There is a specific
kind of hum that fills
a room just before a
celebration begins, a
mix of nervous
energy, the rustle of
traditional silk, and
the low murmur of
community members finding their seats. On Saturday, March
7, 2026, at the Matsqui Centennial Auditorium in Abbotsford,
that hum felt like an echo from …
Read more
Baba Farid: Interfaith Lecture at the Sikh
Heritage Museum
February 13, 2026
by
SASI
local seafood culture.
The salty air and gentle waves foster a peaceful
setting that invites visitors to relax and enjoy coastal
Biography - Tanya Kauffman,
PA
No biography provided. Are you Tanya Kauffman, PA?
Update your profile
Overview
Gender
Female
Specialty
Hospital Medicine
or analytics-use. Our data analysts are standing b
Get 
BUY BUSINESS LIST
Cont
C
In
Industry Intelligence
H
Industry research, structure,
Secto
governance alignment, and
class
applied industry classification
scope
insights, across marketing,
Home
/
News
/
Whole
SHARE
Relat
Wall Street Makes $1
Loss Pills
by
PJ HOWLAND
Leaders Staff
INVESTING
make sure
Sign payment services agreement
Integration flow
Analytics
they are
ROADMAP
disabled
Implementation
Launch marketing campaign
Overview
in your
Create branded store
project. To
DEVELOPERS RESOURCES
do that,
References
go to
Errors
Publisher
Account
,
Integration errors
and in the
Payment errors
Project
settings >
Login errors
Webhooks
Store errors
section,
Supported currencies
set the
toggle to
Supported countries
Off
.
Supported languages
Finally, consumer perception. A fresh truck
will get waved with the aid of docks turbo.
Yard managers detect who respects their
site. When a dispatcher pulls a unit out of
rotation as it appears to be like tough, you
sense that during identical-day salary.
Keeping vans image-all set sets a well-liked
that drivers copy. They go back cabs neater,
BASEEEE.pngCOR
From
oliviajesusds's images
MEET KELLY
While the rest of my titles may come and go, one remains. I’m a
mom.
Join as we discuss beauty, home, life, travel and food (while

REQUIRED WORK: Return all of the material verbatim, with no line left out.

TASK OUTPUT:
There is a specific
kind of hum that fills
a room just before a
celebration begins, a
mix of nervous
energy, the rustle of
traditional silk, and
the low murmur of
community members finding their seats. On Saturday, March
7, 2026, at the Matsqui Centennial Auditorium in Abbotsford,
that hum felt like an echo from …
Read more
Baba Farid: Interfaith Lecture at the Sikh
Heritage Museum
February 13, 2026
by
SASI
local seafood culture.
The salty air and gentle waves foster a peaceful
setting that invites visitors to relax and enjoy coastal
Biography - Tanya Kauffman,
PA
No biography provided. Are you Tanya Kauffman, PA?
Update your profile
Overview
Gender
Female
Specialty
Hospital Medicine
or analytics-use. Our data analysts are standing b
Get 
BUY BUSINESS LIST
Cont
C
In
Industry Intelligence
H
Industry research, structure,
Secto
governance alignment, and
class
applied industry classification
scope
insights, across marketing,
Home
/
News
/
Whole
SHARE
Relat
Wall Street Makes $1
Loss Pills
by
PJ HOWLAND
Leaders Staff
INVESTING
make sure
Sign payment services agreement
Integration flow
Analytics
they are
ROADMAP
disabled
Implementation
Launch marketing campaign
Overview
in your
Create branded store
project. To
DEVELOPERS RESOURCES
do that,
References
go to
Errors
Publisher
Account
,
Integration errors
and in the
Payment errors
Project
settings >
Login errors
Webhooks
Store errors
section,
Supported currencies
set the
toggle to
Supported countries
Off
.
Supported languages
Finally, consumer perception. A fresh truck
will get waved with the aid of docks turbo.
Yard managers detect who respects their
site. When a dispatcher pulls a unit out of
rotation as it appears to be like tough, you
sense that during identical-day salary.
Keeping vans image-all set sets a well-liked
that drivers copy. They go back cabs neater,
BASEEEE.pngCOR
From
oliviajesusds's images
MEET KELLY
While the rest of my titles may come and go, one remains. I’m a
mom.
Join as we discuss beauty, home, life, travel and food (while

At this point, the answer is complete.